§ **INSTRUCTIONS FOR THE TASK**:
Would you give the entries again word for word, with no pictures in the copy?

§ **THE DATA**:
==========
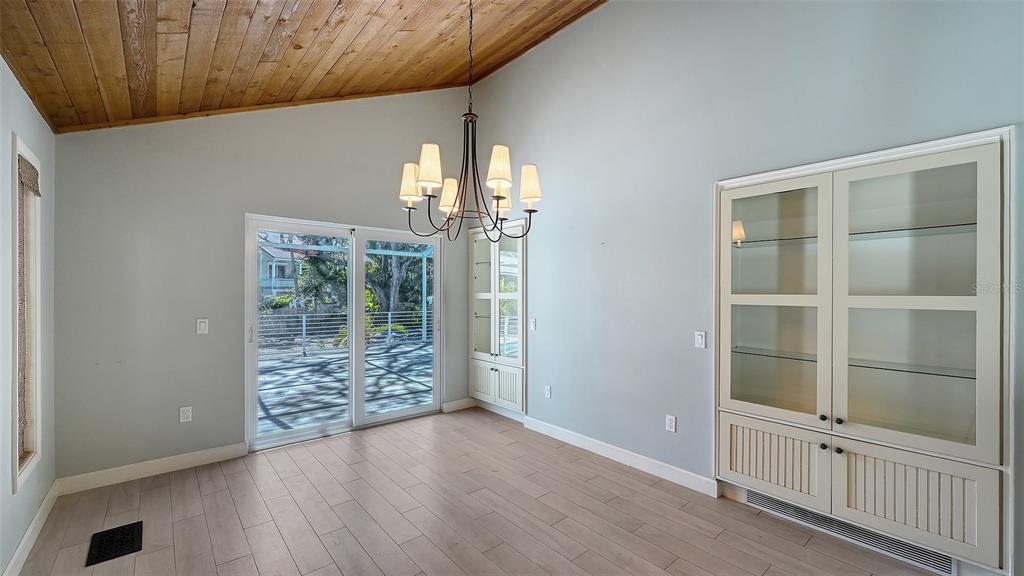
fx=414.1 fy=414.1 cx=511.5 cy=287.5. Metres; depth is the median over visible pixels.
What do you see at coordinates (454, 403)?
baseboard
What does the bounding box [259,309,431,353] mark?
railing
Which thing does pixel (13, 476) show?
window
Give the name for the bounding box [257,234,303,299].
house
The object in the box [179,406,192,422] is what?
wall socket
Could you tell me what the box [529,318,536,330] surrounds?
light switch
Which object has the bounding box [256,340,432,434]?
patio ground
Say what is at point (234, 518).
floor
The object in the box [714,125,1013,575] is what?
built-in cabinet
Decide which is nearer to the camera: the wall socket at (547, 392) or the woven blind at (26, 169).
the woven blind at (26, 169)
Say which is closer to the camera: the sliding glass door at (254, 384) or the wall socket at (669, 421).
the wall socket at (669, 421)
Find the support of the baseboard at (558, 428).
attached to the right wall at (591, 24)
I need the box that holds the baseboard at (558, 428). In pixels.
[525,417,717,496]
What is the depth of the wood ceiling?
2.78 m
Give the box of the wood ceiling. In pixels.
[0,0,609,135]
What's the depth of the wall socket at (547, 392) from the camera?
4.02 m
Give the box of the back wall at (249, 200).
[50,87,476,481]
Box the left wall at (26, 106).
[0,58,55,575]
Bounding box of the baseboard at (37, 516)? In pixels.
[3,482,59,575]
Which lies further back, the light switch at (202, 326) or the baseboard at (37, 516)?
the light switch at (202, 326)
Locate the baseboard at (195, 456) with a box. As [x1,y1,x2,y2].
[53,442,247,494]
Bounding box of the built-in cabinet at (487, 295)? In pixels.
[469,220,525,413]
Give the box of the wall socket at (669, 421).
[665,414,676,432]
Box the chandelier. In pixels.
[399,0,541,244]
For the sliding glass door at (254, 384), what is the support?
in the back wall at (249, 200)
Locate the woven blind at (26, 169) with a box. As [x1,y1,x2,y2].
[17,152,37,472]
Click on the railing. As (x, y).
(304, 328)
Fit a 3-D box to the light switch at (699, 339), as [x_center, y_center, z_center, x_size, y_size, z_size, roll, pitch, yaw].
[1.304,0.358,2.873,0.013,0.116,0.072,0,0,-40]
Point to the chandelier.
(499, 196)
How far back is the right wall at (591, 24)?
3.03 m
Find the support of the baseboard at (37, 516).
attached to the left wall at (26, 106)
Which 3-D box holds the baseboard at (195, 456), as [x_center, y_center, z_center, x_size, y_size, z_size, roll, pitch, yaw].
[-2.679,1.361,3.171,1.112,0.114,0.015,0,0,-40]
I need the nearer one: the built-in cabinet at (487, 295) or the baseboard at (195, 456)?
the baseboard at (195, 456)
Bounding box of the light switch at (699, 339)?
[694,330,705,348]
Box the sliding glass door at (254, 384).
[245,213,442,451]
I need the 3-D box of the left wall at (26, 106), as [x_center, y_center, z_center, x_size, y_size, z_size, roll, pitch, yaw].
[-1.290,0.155,0.537,0.155,2.545,5.984,0,0,-40]
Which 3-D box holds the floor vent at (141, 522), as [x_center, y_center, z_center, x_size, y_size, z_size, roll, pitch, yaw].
[-2.207,1.413,2.310,0.214,0.007,0.339,0,0,-40]
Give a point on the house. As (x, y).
(267, 277)
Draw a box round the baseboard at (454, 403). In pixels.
[441,397,475,412]
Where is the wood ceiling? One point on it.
(339, 86)
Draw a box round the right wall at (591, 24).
[462,0,1023,575]
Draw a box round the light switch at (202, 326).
[196,318,208,333]
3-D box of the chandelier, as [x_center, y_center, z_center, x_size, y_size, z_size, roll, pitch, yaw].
[-0.234,-1.077,2.217,0.721,1.649,0.721,0,0,-40]
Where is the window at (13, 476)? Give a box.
[10,135,42,492]
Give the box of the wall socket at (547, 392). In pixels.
[544,385,551,397]
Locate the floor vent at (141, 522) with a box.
[86,521,143,565]
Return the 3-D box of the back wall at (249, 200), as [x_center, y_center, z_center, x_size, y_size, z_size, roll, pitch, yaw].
[-1.768,-0.424,4.026,3.690,3.710,0.162,0,0,-40]
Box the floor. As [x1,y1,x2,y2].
[5,407,953,575]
==========
§ **TASK SOLUTION**:
fx=414.1 fy=414.1 cx=511.5 cy=287.5. Metres; depth is the median over visible pixels.
What do you see at coordinates (454, 403)?
baseboard
What does the bounding box [259,309,431,353] mark?
railing
Which thing does pixel (13, 476) show?
window
Give the name for the bounding box [257,234,303,299].
house
The object in the box [179,406,192,422] is what?
wall socket
Could you tell me what the box [529,318,536,330] surrounds?
light switch
Which object has the bounding box [256,340,432,434]?
patio ground
Say what is at point (234, 518).
floor
The object in the box [714,125,1013,575] is what?
built-in cabinet
Decide which is nearer to the camera: the wall socket at (547, 392) or the woven blind at (26, 169).
the woven blind at (26, 169)
Say which is closer to the camera: the sliding glass door at (254, 384) or the wall socket at (669, 421).
the wall socket at (669, 421)
Find the support of the baseboard at (558, 428).
attached to the right wall at (591, 24)
I need the box that holds the baseboard at (558, 428). In pixels.
[525,417,717,496]
What is the depth of the wood ceiling?
2.78 m
Give the box of the wood ceiling. In pixels.
[0,0,609,135]
What's the depth of the wall socket at (547, 392) from the camera?
4.02 m
Give the box of the back wall at (249, 200).
[50,87,476,481]
Box the left wall at (26, 106).
[0,58,55,575]
Bounding box of the baseboard at (37, 516)? In pixels.
[3,482,59,575]
Which lies further back, the light switch at (202, 326) or the baseboard at (37, 516)?
the light switch at (202, 326)
Locate the baseboard at (195, 456) with a box. As [x1,y1,x2,y2].
[53,442,247,494]
Bounding box of the built-in cabinet at (487, 295)? In pixels.
[469,220,525,413]
Give the box of the wall socket at (669, 421).
[665,414,676,432]
Box the chandelier. In pixels.
[399,0,541,244]
For the sliding glass door at (254, 384), what is the support?
in the back wall at (249, 200)
Locate the woven blind at (26, 169) with a box. As [x1,y1,x2,y2].
[17,152,37,472]
Click on the railing. As (x, y).
(304, 328)
Fit a 3-D box to the light switch at (699, 339), as [x_center, y_center, z_center, x_size, y_size, z_size, roll, pitch, yaw].
[1.304,0.358,2.873,0.013,0.116,0.072,0,0,-40]
Point to the chandelier.
(499, 196)
How far back is the right wall at (591, 24)?
3.03 m
Find the support of the baseboard at (37, 516).
attached to the left wall at (26, 106)
Which 3-D box holds the baseboard at (195, 456), as [x_center, y_center, z_center, x_size, y_size, z_size, roll, pitch, yaw].
[-2.679,1.361,3.171,1.112,0.114,0.015,0,0,-40]
I need the nearer one: the built-in cabinet at (487, 295) or the baseboard at (195, 456)?
the baseboard at (195, 456)
Bounding box of the light switch at (699, 339)?
[694,330,705,348]
Box the sliding glass door at (254, 384).
[245,213,442,451]
I need the 3-D box of the left wall at (26, 106), as [x_center, y_center, z_center, x_size, y_size, z_size, roll, pitch, yaw].
[-1.290,0.155,0.537,0.155,2.545,5.984,0,0,-40]
Which 3-D box holds the floor vent at (141, 522), as [x_center, y_center, z_center, x_size, y_size, z_size, roll, pitch, yaw].
[-2.207,1.413,2.310,0.214,0.007,0.339,0,0,-40]
Give a point on the house. As (x, y).
(267, 277)
Draw a box round the baseboard at (454, 403). In pixels.
[441,397,475,412]
Where is the wood ceiling? One point on it.
(339, 86)
Draw a box round the right wall at (591, 24).
[462,0,1023,575]
Draw a box round the light switch at (202, 326).
[196,318,208,333]
3-D box of the chandelier, as [x_center, y_center, z_center, x_size, y_size, z_size, roll, pitch, yaw].
[-0.234,-1.077,2.217,0.721,1.649,0.721,0,0,-40]
Where is the window at (13, 476)? Give a box.
[10,135,42,492]
Give the box of the wall socket at (547, 392). In pixels.
[544,385,551,397]
Locate the floor vent at (141, 522) with a box.
[86,521,143,565]
Return the 3-D box of the back wall at (249, 200), as [x_center, y_center, z_center, x_size, y_size, z_size, roll, pitch, yaw].
[-1.768,-0.424,4.026,3.690,3.710,0.162,0,0,-40]
Box the floor. As [x1,y1,x2,y2].
[5,407,953,575]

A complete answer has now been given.